Please reproduce the data below line for line, keeping every character unchanged.

**** Extracted material ****

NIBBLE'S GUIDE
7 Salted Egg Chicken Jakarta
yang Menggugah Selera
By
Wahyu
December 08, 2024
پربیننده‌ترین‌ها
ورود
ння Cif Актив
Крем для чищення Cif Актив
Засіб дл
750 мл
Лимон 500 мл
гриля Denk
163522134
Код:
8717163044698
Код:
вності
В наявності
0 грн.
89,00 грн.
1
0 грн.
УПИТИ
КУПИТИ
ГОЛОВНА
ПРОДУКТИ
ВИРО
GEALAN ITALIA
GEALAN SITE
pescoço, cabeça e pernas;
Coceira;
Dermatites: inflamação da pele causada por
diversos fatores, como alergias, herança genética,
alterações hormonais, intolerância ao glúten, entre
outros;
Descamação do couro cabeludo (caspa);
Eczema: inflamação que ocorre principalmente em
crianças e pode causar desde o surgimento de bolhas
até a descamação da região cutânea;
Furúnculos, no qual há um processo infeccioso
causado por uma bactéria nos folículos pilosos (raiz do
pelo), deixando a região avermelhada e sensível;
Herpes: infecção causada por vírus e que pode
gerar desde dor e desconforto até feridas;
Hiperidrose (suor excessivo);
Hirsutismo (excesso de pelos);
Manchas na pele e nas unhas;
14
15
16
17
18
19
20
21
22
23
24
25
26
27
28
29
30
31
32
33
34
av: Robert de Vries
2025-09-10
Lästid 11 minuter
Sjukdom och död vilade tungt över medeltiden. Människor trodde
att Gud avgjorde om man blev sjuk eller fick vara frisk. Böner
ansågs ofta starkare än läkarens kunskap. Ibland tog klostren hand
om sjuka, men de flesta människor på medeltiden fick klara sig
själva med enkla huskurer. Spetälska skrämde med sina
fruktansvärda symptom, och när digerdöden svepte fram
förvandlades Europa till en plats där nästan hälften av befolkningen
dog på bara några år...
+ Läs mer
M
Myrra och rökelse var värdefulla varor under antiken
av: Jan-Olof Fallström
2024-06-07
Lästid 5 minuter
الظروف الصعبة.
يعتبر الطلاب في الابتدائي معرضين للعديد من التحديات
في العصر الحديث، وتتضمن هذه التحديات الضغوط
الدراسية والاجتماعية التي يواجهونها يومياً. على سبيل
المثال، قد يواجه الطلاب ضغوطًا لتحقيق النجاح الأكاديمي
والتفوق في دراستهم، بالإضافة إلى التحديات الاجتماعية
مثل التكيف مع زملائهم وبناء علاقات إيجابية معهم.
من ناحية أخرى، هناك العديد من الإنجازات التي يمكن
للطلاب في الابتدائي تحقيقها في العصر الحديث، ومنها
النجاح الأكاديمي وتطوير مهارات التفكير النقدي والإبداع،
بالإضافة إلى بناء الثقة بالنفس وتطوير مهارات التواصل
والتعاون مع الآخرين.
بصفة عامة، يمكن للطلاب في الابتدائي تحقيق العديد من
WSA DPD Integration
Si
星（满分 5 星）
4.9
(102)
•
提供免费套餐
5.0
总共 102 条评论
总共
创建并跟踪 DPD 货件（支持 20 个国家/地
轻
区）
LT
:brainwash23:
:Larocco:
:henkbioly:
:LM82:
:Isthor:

****

Output:
NIBBLE'S GUIDE
7 Salted Egg Chicken Jakarta
yang Menggugah Selera
By
Wahyu
December 08, 2024
پربیننده‌ترین‌ها
ورود
ння Cif Актив
Крем для чищення Cif Актив
Засіб дл
750 мл
Лимон 500 мл
гриля Denk
163522134
Код:
8717163044698
Код:
вності
В наявності
0 грн.
89,00 грн.
1
0 грн.
УПИТИ
КУПИТИ
ГОЛОВНА
ПРОДУКТИ
ВИРО
GEALAN ITALIA
GEALAN SITE
pescoço, cabeça e pernas;
Coceira;
Dermatites: inflamação da pele causada por
diversos fatores, como alergias, herança genética,
alterações hormonais, intolerância ao glúten, entre
outros;
Descamação do couro cabeludo (caspa);
Eczema: inflamação que ocorre principalmente em
crianças e pode causar desde o surgimento de bolhas
até a descamação da região cutânea;
Furúnculos, no qual há um processo infeccioso
causado por uma bactéria nos folículos pilosos (raiz do
pelo), deixando a região avermelhada e sensível;
Herpes: infecção causada por vírus e que pode
gerar desde dor e desconforto até feridas;
Hiperidrose (suor excessivo);
Hirsutismo (excesso de pelos);
Manchas na pele e nas unhas;
14
15
16
17
18
19
20
21
22
23
24
25
26
27
28
29
30
31
32
33
34
av: Robert de Vries
2025-09-10
Lästid 11 minuter
Sjukdom och död vilade tungt över medeltiden. Människor trodde
att Gud avgjorde om man blev sjuk eller fick vara frisk. Böner
ansågs ofta starkare än läkarens kunskap. Ibland tog klostren hand
om sjuka, men de flesta människor på medeltiden fick klara sig
själva med enkla huskurer. Spetälska skrämde med sina
fruktansvärda symptom, och när digerdöden svepte fram
förvandlades Europa till en plats där nästan hälften av befolkningen
dog på bara några år...
+ Läs mer
M
Myrra och rökelse var värdefulla varor under antiken
av: Jan-Olof Fallström
2024-06-07
Lästid 5 minuter
الظروف الصعبة.
يعتبر الطلاب في الابتدائي معرضين للعديد من التحديات
في العصر الحديث، وتتضمن هذه التحديات الضغوط
الدراسية والاجتماعية التي يواجهونها يومياً. على سبيل
المثال، قد يواجه الطلاب ضغوطًا لتحقيق النجاح الأكاديمي
والتفوق في دراستهم، بالإضافة إلى التحديات الاجتماعية
مثل التكيف مع زملائهم وبناء علاقات إيجابية معهم.
من ناحية أخرى، هناك العديد من الإنجازات التي يمكن
للطلاب في الابتدائي تحقيقها في العصر الحديث، ومنها
النجاح الأكاديمي وتطوير مهارات التفكير النقدي والإبداع،
بالإضافة إلى بناء الثقة بالنفس وتطوير مهارات التواصل
والتعاون مع الآخرين.
بصفة عامة، يمكن للطلاب في الابتدائي تحقيق العديد من
WSA DPD Integration
Si
星（满分 5 星）
4.9
(102)
•
提供免费套餐
5.0
总共 102 条评论
总共
创建并跟踪 DPD 货件（支持 20 个国家/地
轻
区）
LT
:brainwash23:
:Larocco:
:henkbioly:
:LM82:
:Isthor:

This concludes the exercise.